My Mama Na Ashawo is a paradoxical tale of parental love and neglect, the disadvantaged reality of the poor and illiterate.
Written by Brenda Ogbukaa Garuba and directed by Nwamaka Chikezie, My Mama Na Ashawo is a touching story of a young boy’s struggle to understand and present his mother’s profession, in a school assignment to a world that has instantaneously judged her amoral.
Born in a brothel, 13-year-old Tejiri (Anointed Augustine) faces a dilemma when a school assignment required his writing a composition about his mother, Martha’s (Tonia Chukwurah) profession. On the course of writing the assignment, he delves deeper to how his mother to the street, her adamancy that he gets an education and her dreams beyond the brothel.
The story is pathetic, like many of such narratives that has been told of some illiterate parents handing over their children to loan sharks to pay off their debts, or marrying them off early to the next not even highest bidder for the money.
One detail about this short film is main character’s wholesomeness. Contrary to some children who would be ashamed once there are laughed at or bullied about their parents, Tejiri sincerely didn’t see any reason not to tell anyone what his mother does for a living, sometimes even unsolicited. That did not change post his discovery of why his mother was a prostitute. His blind trust and love for his mother, knowing that whatever she is doing, she is doing for love of him, is admirable.
The film’s colour lends a sad and flashback-like effect that supports the first-person narrative choice. But this eventually proves problematic as it takes more work to pin down the flashbacks, and keep track of the plot. To illustrate, the short film starts with the protagonist reading out his assignment in class with “my mama na ashawo” all else that follows appears to be a couple more flashbacks adding to the backstory. She remained a prostitute all through the narration, only for the protagonist to read “she worked and worked till she commot for the job.” This is confusing. It is either she is still an ashawo, or was an ashawo.
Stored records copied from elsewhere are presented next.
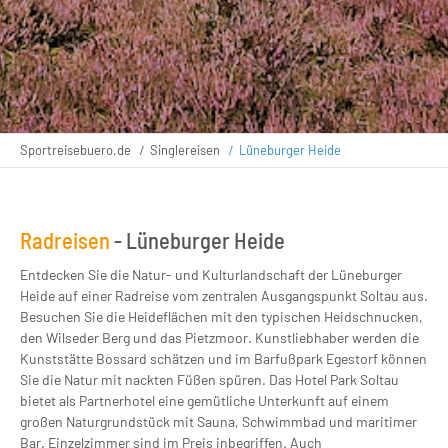
Sportreisebuero.de
Singlereisen
Lüneburger Heide
Radreisen
- Lüneburger Heide
Entdecken Sie die Natur- und Kulturlandschaft der Lüneburger
Heide auf einer Radreise vom zentralen Ausgangspunkt Soltau aus.
Besuchen Sie die Heideflächen mit den typischen Heidschnucken,
den Wilseder Berg und das Pietzmoor. Kunstliebhaber werden die
Kunststätte Bossard schätzen und im Barfußpark Egestorf können
Sie die Natur mit nackten Füßen spüren. Das Hotel Park Soltau
bietet als Partnerhotel eine gemütliche Unterkunft auf einem
großen Naturgrundstück mit Sauna, Schwimmbad und maritimer
Bar. Einzelzimmer sind im Preis inbegriffen. Auch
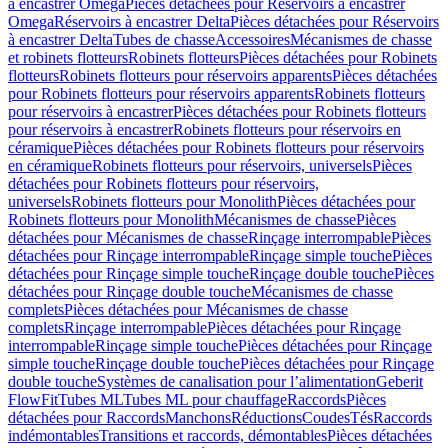
à encastrer Omega
Pièces détachées pour Réservoirs à encastrer
Omega
Réservoirs à encastrer Delta
Pièces détachées pour Réservoirs
à encastrer Delta
Tubes de chasse
Accessoires
Mécanismes de chasse
et robinets flotteurs
Robinets flotteurs
Pièces détachées pour Robinets
flotteurs
Robinets flotteurs pour réservoirs apparents
Pièces détachées
pour Robinets flotteurs pour réservoirs apparents
Robinets flotteurs
pour réservoirs à encastrer
Pièces détachées pour Robinets flotteurs
pour réservoirs à encastrer
Robinets flotteurs pour réservoirs en
céramique
Pièces détachées pour Robinets flotteurs pour réservoirs
en céramique
Robinets flotteurs pour réservoirs, universels
Pièces
détachées pour Robinets flotteurs pour réservoirs,
universels
Robinets flotteurs pour Monolith
Pièces détachées pour
Robinets flotteurs pour Monolith
Mécanismes de chasse
Pièces
détachées pour Mécanismes de chasse
Rinçage interrompable
Pièces
détachées pour Rinçage interrompable
Rinçage simple touche
Pièces
détachées pour Rinçage simple touche
Rinçage double touche
Pièces
détachées pour Rinçage double touche
Mécanismes de chasse
complets
Pièces détachées pour Mécanismes de chasse
complets
Rinçage interrompable
Pièces détachées pour Rinçage
interrompable
Rinçage simple touche
Pièces détachées pour Rinçage
simple touche
Rinçage double touche
Pièces détachées pour Rinçage
double touche
Systèmes de canalisation pour l’alimentation
Geberit
FlowFit
Tubes ML
Tubes ML pour chauffage
Raccords
Pièces
détachées pour Raccords
Manchons
Réductions
Coudes
Tés
Raccords
indémontables
Transitions et raccords, démontables
Pièces détachées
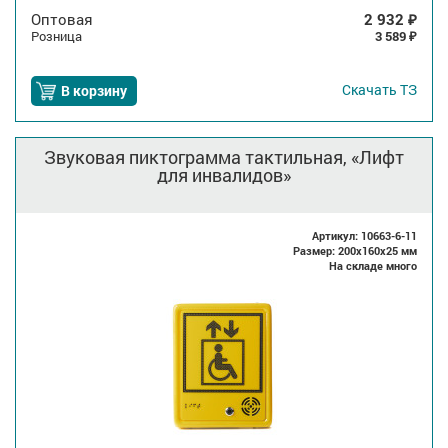
Оптовая
2 932
₽
Розница
3 589
₽
Скачать
ТЗ
В корзину
Звуковая пиктограмма тактильная, «Лифт
для инвалидов»
Артикул: 10663-6-11
Размер: 200x160x25 мм
На складе много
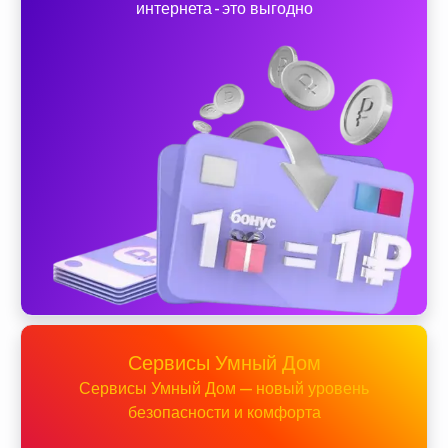
интернета - это выгодно
Сервисы Умный Дом
Сервисы Умный Дом — новый уровень
безопасности и комфорта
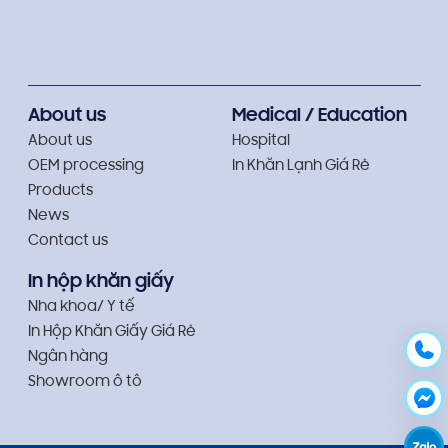
About us
Medical / Education
About us
Hospital
OEM processing
In Khăn Lạnh Giá Rẻ
Products
News
Contact us
In hộp khăn giấy
Nha khoa/ Y tế
In Hộp Khăn Giấy Giá Rẻ
Ngân hàng
Showroom ô tô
There is also a lack of consistency with the brothel house depicted in the film, as it starts out as face-me-I-face-you bungalow in a flat area, but becomes a (a non-gated) face-me-I-face-you in a hilly area.
The inconsistencies notwithstanding, My Mama Na Ashawo highlights the importance of education, to provide enlightenment and information that could have led to Martha’s freedom from brothel. It is also creating awareness that more needs to be done, since the few trafficking non-governmental organizations around cannot get to all abused and trafficked persons. It falls on individuals, like the character Corper Nonso (Ray Adeka), and Iya Bose (Nana Kazaure), who standup for the voiceless in little ways that can be the one shining light at the end of a dreary day, that keeps them going.